Durante la Crisi del III secolo, le monete romane erano state notevolmente svalutate a causa dei numerosi imperatori ed usurpatori romani che avevano battuto moneta in maniera indipendente per corrompere i soldati ed i funzionari. Diocleziano durante il suo regno, nello stesso periodo dell'editto sui prezzi così come aveva fatto in precedenza, emise dei decreti sulla valuta nel tentativo di riformare il sistema delle tasse e di stabilizzare la moneta.
Di fronte all'insuccesso di questo primo provvedimento, fu emanato, fra il 20 novembre e il 9 dicembre del 301, l’Edictum de pretiis. Questo era diviso in 32 sezioni e poneva un limite sui prezzi per tutti i prodotti commerciabili nell'impero. L'obiettivo non era "congelare" i prezzi, ma segnarne i maxima, ovvero i massimi prezzi di mercato, oltre i quali determinate merci non avrebbero potuto essere vendute.
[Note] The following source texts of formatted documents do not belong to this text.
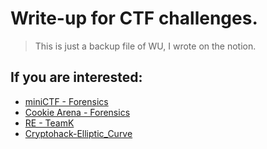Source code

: # Write-up for CTF challenges.
> This is just a backup file of WU, I wrote on the notion.
## If you are interested:
- [miniCTF - Forensics](https://-vert-.notion.site/MiniCTF-Forensics-90f9ad491a004b7c98bc41b09232b012)
- [Cookie Arena - Forensics](https://-vert-.notion.site/Cookie-Arena-e70d797334c84b8bbbf165158d675fa7?pvs=4)
- [RE - TeamK](https://-vert-.notion.site/RE-Team-K-6b853d3388b14483b99c09324803be4d?pvs=4)
- [Cryptohack-Elliptic_Curve](https://-vert-.notion.site/Elliptic-Curve-2601c99d11dc4bc092fc076fc21e1c40?pvs=4)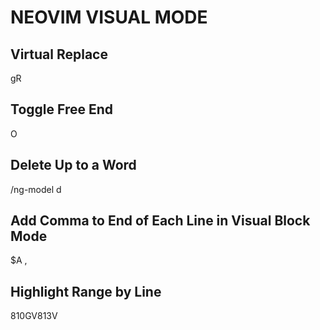 # NEOVIM VISUAL MODE

## Virtual Replace
gR

## Toggle Free End
O

## Delete Up to a Word
/ng-model <CR> d

## Add Comma to End of Each Line in Visual Block Mode
$A ,

## Highlight Range by Line #
810GV813V
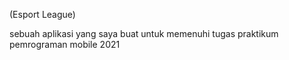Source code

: (Esport League)

sebuah aplikasi yang saya buat untuk memenuhi tugas praktikum pemrograman mobile 2021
Tuttavia, l'editto non risolse il problema, poiché la massa totale delle monete coniate continuò ad aumentare l'inflazione ed i prezzi massimi che erano stabiliti erano apparentemente troppo bassi. I mercanti o smisero di produrre le merci, o le vendettero illegalmente al mercato nero (che in quegli anni proliferò), o usarono invece il sistema del baratto. L'editto come risultato spinse a interrompere gli affari e il commercio, fra commercianti o in città intere, che non erano più in grado di produrre i beni a costi accettabili. Poiché l'editto inoltre aveva fissato i limiti sugli stipendi, coloro che avevano gli stipendi fissi (in particolare soldati) trovarono che il loro salario era aumentato ma non aveva più valore poiché i prezzi artificiali non riflettevano i costi reali. Si produsse quindi una vera e propria "paralisi" dell'economia nell'impero.